[START QUOTED PASSAGE]
Volume XII. The Romantic Revival.

V. Lesser Poets, 1790–1837

§ 1. Rogers

IN two well-known lines of the dedication of Don Juan, Byron, pursuing his quarrel with the lake poets, or, rather, with Southey, but grouping the three in a common disparagement, laid it down that

  • Scott, Rogers, Campbell, Moore, and Crabbe will try
  • ’Gainst you the question with posterity.
  • It is needless to say that posterity has decided that question, group for group, in a sense opposite to the noble poet’s real or apparent anticipation. Southey, indeed, may have been “knocked out” of the competition, on the one side, in the general opinion, and Scott and Crabbe, on the other, may hold their ground, though with considerably fewer points to their credit than Wordsworth and Coleridge. But something like critical unanimity or, at least, a vast majority of critical votes, would disallow, despite admitted merits, the possibility of Rogers, Campbell and Moore continuing the fight on anything like even terms. Still, the grouping remains; and, as Scott falls out of any possible treatment in such a chapter as this and Crabbe has received his measure already, the remaining poets of Byron’s fancy may properly occupy us first, to be followed by a large and, in few cases, quite uninteresting or undistinguished train of poets, sometimes of rare excellence in special lines, but, now for this reason now for that, not classable or, at any rate, not generally classed, among the greater singers. The whole body will represent, in some cases with a little overflow, the time before the appearance of distinctly Victorian poets—the time, for the most part, anterior to that most noteworthy “Lament for Dead Makers” which Wordsworth, less happily than Dunbar, called An Extempore Effusion on the Death of James Hogg, which mentions other and greater writers than the Ettrick shepherd, and which actually marks an important dividing line between the dead and the living poets of the earlier nineteenth century, when a full third of that century had passed.
[END QUOTED PASSAGE]
[START DATA LINES]
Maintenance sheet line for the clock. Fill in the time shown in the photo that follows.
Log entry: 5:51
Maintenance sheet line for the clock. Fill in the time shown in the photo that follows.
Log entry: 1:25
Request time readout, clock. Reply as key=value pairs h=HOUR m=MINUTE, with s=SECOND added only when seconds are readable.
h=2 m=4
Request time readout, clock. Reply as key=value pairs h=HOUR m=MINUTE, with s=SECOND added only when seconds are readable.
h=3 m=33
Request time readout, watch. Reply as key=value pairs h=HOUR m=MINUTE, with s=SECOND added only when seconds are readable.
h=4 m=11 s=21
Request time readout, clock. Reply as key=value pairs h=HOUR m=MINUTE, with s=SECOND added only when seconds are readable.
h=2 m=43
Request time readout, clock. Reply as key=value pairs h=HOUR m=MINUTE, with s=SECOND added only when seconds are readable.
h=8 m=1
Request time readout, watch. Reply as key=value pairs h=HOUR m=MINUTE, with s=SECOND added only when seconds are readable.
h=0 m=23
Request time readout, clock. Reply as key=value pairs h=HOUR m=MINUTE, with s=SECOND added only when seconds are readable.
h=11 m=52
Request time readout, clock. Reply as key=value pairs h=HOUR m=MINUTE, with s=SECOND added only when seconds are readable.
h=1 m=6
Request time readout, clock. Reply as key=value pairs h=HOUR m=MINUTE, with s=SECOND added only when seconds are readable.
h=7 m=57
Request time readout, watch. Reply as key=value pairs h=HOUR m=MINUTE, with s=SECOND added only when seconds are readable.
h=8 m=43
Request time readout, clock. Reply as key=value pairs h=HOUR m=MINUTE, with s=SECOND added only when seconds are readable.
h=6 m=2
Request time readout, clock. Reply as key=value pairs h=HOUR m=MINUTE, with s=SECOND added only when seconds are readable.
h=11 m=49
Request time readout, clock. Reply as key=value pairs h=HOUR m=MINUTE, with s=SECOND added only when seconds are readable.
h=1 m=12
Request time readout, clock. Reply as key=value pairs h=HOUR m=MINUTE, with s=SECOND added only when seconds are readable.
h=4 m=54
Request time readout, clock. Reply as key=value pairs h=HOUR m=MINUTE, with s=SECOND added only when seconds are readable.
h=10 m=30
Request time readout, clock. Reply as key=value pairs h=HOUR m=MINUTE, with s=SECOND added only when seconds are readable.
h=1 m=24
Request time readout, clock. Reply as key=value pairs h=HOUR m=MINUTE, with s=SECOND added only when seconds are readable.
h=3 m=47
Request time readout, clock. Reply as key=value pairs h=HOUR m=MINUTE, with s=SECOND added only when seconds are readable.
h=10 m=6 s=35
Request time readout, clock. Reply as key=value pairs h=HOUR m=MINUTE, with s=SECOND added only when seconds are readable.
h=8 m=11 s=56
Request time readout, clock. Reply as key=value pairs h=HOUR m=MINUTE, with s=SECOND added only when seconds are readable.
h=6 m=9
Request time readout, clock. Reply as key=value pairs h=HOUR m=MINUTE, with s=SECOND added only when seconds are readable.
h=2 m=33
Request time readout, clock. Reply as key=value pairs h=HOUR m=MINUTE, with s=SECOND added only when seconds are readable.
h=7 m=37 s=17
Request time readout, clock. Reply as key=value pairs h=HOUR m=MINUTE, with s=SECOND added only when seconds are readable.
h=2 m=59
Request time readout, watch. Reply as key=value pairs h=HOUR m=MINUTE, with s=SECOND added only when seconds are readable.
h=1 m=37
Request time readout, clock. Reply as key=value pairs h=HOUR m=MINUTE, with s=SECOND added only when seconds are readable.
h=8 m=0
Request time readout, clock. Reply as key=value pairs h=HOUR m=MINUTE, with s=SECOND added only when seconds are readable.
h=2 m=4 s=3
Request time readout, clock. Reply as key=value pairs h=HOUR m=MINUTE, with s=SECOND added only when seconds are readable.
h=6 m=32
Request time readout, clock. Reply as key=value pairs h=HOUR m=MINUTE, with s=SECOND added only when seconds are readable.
[END DATA LINES]
[BRIEF 1] Name every poet listed in the two lines of Byron's dedication quoted in the passage on the lesser poets of 1790–1837.
[BRIEF 2] Write what comes next in the passage on the lesser poets of 1790–1837, starting after its last sentence.

[TASK ANSWER 1] Scott, Rogers, Campbell, Moore, Crabbe

[TASK ANSWER 2]
    The “knock-out” above suggested in Southey’s case might or might not really have surprised Byron; for it is clear that it was Southey’s principles and personality, rather than his poetry that annoyed his assailant. But he might have been much more certainly disappointed at the corresponding drop in the public estimation of Rogers. At the present time, it is probably a very exceptional thing to find anyone who, save in a vague traditional way, thinks of the author of The Pleasures of Memory as a poet at all; and, even where that tradition survives, it is extremely questionable whether it is often supported by actual reading. At one time, of course, Rogers was quite a popular poet; and it is a task neither difficult nor disagreeable for the literary historian to trace the causes of his popularity. He had, like Campbell, the very great advantage of beginning at a dead season and, again like Campbell, he had the further, but more dangerous, advantage of writing in a style which, while thoroughly acceptable to established and conventional criticism, had certain attractions for the tastes, as yet undeveloped, which were to bring about new things. He kept this up later, with some deliberate heed to younger tastes, in Italy and Jacqueline, thus shifting, but still retaining, his grasp. His wealth left him free to write or not, exactly as he pleased: and, in the famous case of Italy itself, to reinforce his work in a manner which appealed to more tastes than the purely literary by splendid presentation with the aid of great pictorial art. If he had a sharp tongue, and perhaps, not exactly a kind heart, he had a very generous disposition; and he was most powerfully assisted by the undefinable gift, by no means a necessary consequence of his affluence, which enabled a parvenu to become something like a master of society. He really had taste of various kinds: he might have been a greater poet if he had hadless. And so he hit the bird of public taste on several of its many wings.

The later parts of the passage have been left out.